An Indian shopkeeper watches by candle-light during a power outage due to a fire which broke out at Kinari Bazar, a busy market in Chandni Chowk, the old quarters of New Delhi on August 25, 2014
Work ethic: keeping the shop open during a blackout

In late July 2012, more than 600m people across northern and eastern India abruptly found themselves without fans, air conditioners or light in sweltering, humid heat, as the national power grid suffered a series of catastrophic late night failures.

The outage started at 2.30am, triggered by northern states drawing more than their allocated electricity quota, as drought-hit farmers ran water pumps to irrigate parched fields and Muslims rose before dawn to prepare food for the Ramadan festival.

The blackout, which also hit the national capital, New Delhi, lasted more than 12 hours in many areas, crippling trains and disrupting traffic. A second major grid collapse followed just 36 hours later. It was a painful reminder to an aspiring superpower of the fragility of its basic power infrastructure.

Two years on, Indian officials and industry executives say aggressive steps have been taken to prevent a repeat of such a widespread failure. But with Indian power demand surging – and both generating capacity and transmission and distribution infrastructure struggling to keep up, the situation remains precarious.

“Unless more is built, we are going to remain vulnerable,” says Anish De, a partner and infrastructure expert at KPMG, the consultancy.

“We are seeing better controls, so we should expect fewer failures.
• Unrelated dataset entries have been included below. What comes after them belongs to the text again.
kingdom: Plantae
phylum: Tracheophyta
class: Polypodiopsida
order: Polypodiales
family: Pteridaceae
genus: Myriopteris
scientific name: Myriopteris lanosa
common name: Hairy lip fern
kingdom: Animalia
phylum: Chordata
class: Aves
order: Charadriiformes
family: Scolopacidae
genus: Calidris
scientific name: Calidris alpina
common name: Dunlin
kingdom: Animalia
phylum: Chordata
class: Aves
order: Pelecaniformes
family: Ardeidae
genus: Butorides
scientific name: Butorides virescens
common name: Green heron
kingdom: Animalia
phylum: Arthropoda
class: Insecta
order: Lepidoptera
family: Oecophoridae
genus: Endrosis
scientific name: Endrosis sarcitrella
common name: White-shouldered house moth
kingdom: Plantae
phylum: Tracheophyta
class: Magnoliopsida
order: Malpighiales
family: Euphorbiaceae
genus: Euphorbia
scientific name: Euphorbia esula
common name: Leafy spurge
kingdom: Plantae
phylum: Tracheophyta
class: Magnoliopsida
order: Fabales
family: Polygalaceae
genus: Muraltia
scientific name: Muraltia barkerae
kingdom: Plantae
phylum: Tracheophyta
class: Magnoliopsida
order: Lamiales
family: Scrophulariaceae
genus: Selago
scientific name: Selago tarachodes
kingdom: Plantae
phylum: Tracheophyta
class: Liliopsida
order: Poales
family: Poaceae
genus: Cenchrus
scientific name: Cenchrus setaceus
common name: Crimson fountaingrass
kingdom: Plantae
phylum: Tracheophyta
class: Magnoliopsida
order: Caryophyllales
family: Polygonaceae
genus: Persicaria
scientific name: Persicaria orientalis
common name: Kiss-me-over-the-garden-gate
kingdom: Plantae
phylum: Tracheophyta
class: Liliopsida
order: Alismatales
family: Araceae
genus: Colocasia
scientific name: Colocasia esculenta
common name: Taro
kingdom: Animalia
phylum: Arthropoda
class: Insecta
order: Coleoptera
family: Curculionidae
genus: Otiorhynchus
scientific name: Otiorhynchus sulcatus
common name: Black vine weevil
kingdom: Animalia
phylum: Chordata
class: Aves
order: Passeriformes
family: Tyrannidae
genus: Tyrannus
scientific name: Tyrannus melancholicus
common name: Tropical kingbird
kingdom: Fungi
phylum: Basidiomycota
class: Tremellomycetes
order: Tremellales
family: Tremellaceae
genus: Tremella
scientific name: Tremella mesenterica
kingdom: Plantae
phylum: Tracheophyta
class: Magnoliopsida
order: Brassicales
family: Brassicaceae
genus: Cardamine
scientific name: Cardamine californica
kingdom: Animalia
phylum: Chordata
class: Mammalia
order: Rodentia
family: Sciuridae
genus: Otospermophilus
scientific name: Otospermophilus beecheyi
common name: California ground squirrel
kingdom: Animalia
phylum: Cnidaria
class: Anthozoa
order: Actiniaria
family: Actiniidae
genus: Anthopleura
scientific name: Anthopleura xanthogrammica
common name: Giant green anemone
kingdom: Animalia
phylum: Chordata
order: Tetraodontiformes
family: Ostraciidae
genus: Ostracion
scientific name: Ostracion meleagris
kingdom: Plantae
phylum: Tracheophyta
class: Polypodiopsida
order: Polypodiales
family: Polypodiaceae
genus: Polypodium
But since network augmentation is not enough, better controls can only work to a point, leaving us vulnerable.”

Nearly 25 years after it began liberalising its state-controlled economy, India still suffers an acute shortage of power. Nearly 53m Indian households are not connected to the grid, but even areas that are electrified suffer routine, protracted power cuts.

Per capita, electricity use in India is a quarter of the global average, but demand grew 6 per cent last year, as rising incomes fuelled growing use of power-consuming appliances such as fans, TVs and air conditioners.

Demand for electricity is expected to rise even higher as the economy recovers from its present slowdown, with a new administration focused on reviving growth.

In this climate of relative power scarcity, Indian states all have quotas for how much power they can draw from the national grid. But in the past, states faced few penalties for overdrawing, as the northern state of Uttar Pradesh was believed to be doing when the grid collapsed. Since that calamitous blackout, however, the government-controlled Power Grid Corporation of India has got tougher with states that breach “grid discipline”.

“The controls are getting better and better,” says Mr De. “They are equipping substations so that, if there is indiscipline, they can cut users off much faster.”

The policy of getting tough with states has been aided by significant investments in high-tech sensors to monitor power flows to predict requirements more accurately.

But while such policies and technologies are helping alleviate pressure on the grid in difficult circumstances, India still faces fundamental challenges that leave the grid vulnerable.

The power distribution system was traditionally organised in regional grids, creating large demand-and-supply imbalances. Generating capacity is concentrated in coal-rich eastern India, while demand was strong in the heavily industrialised areas of the south and west, but links between the regions were limited.

The country is now trying to integrate its regional grids to create a robust national network, but it remains a work in progress.

Piyush Goyal, minister for power, coal and new and renewable energy, says: “There are states such as Chhattisgarh with power they are desperate to sell, and then states like Delhi that are desperate for power but don’t have enough lines to bring it in.”

Under prime minister Narendra Modi, India’s new government has also pledged to ensure all Indians have access to power 24 hours a day, seven days a week by the next parliamentary election in 2019, a pledge that implies a significant expansion of both power generation, and transmission and distribution.

Overall, Mr Goyal estimates that more than $250bn in investment will be needed in the next few years to meet these goals, including about $50bn in transmission and distribution.

It remains unclear whether the funds are to come from the cash-strapped government or private companies, which have shown little interest in investing in transmission infrastructure.

Even if financial constraints are overcome, India will face a tough time securing land on which to erect transmission pylons, unless the new administration is willing to tweak a recent law that lays down onerous procedures for acquiring farmland for infrastructure.